• _Passage for review_
Thank you for teaching me that doing a small thing in love can shatter darkness. Thank you for teaching me that the way we treat children matters, even when their sadness might seem slight or trivial. Thank you, always, for the cheese and sausage and crackers. I love you, too.
Yours,
Bethany
My grandfather as a young man. |
Monday, October 21, 2013
30 Days to 30
In thirty days, I will be thirty years old. Yesterday I asked some friends how they thought I should celebrate this transition, and the ever-wise Liz suggested I write to thirty people who have shaped my life and ways. Her suggestion resonated with something I've wanted to do for a long time with this blog: provide my readers with a sense of the great cloud of witnesses surrounding and sustaining me in my quest for Home. Over the next thirty days, I will post letters each day to a person or community that has helped bring me through thirty glad years of life.
Dear Students,
For twenty years, I waited for you. Coming home from kindergarten, I would set up schools for my dolls and teach them songs. Years later, as a college freshman I would slip into empty classrooms and cover the boards in sonnets and sentence diagrams. I taught myself by imagining you with me.
I met you first in China. You were Chinese, South Korean, and Uzbek, shy and respectful, eager to learn English. I was twenty and terrified, stumbling my way through each day's lesson. You plunged into our course, studied and struggled, laughed and wondered. You called me, "Teacher! Teacher!" slipped your arms through mine, and led me down to Yanji, guiding me through rainy streets. You were Misha, who would laugh, in that deep Uzbek accent, "Ah, you name iz Bear! The animal! But you are such a little bear!" You were Tak-Bong, who cried with me on the day I left China behind. You were Pu Zhen, who made me promise to visit your home in Tibet on my honeymoon.
Three years later, you were Texans, green-and-gold Baylor undergrads. I felt like a child playing dress-up in my heels and mascara, but when I asked a question you would say, "Yes ma'am." At first I wanted to giggle, but I knew you said it because your mamas had taught you well, and then I realized you said it because you thought I had a right to be there, saying words, grading papers, teaching. For six years you were my consolation, ballast against the weight of doctoral courses, exams, and dissertation. You taught me about humor and faith, diligence and deceit, apathy and ambition. You were gregarious, enthusiastic, lazy, audacious, flighty, courteous, beautiful. You were Abigail, who could always make her classmates laugh; Lincoln, brimming with excitement about music; Kirat, who decorated my hands with henna; Chase, who would linger after class with questions about Tennyson.

• _Provided material_
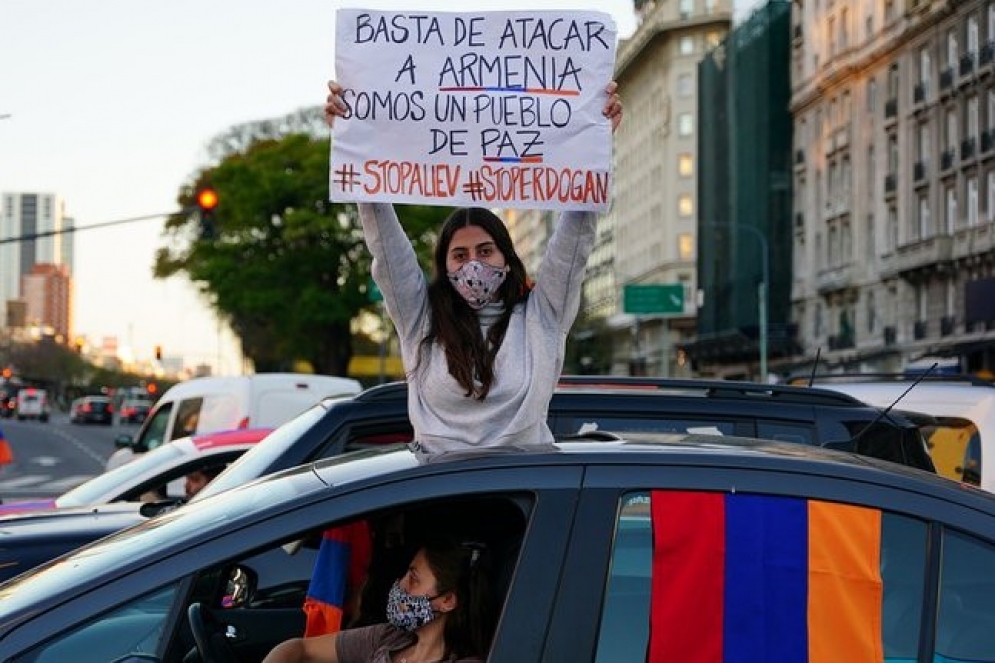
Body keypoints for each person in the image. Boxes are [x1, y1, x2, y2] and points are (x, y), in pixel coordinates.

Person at [324, 80, 623, 453]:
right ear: (444, 265)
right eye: (460, 256)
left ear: (507, 259)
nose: (474, 265)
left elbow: (574, 243)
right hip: (436, 499)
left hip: (529, 501)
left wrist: (596, 147)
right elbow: (386, 246)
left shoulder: (543, 316)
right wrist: (354, 143)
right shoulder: (419, 319)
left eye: (485, 251)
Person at [263, 537, 495, 663]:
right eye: (406, 574)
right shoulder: (389, 638)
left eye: (413, 580)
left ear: (447, 601)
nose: (400, 585)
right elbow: (298, 648)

• _Explore the material_
**A)** From the letter to students, echo the lines from "I met you first" up to and including "on my honeymoon.".
**B)** Render the sentence "I met you first in China." from the letter to students into Spanish.

• _Outputs for the tasks_
**A)**
I met you first in China. You were Chinese, South Korean, and Uzbek, shy and respectful, eager to learn English. I was twenty and terrified, stumbling my way through each day's lesson. You plunged into our course, studied and struggled, laughed and wondered. You called me, "Teacher! Teacher!" slipped your arms through mine, and led me down to Yanji, guiding me through rainy streets. You were Misha, who would laugh, in that deep Uzbek accent, "Ah, you name iz Bear! The animal! But you are such a little bear!" You were Tak-Bong, who cried with me on the day I left China behind. You were Pu Zhen, who made me promise to visit your home in Tibet on my honeymoon.

**B)** Los conocí por primera vez en China.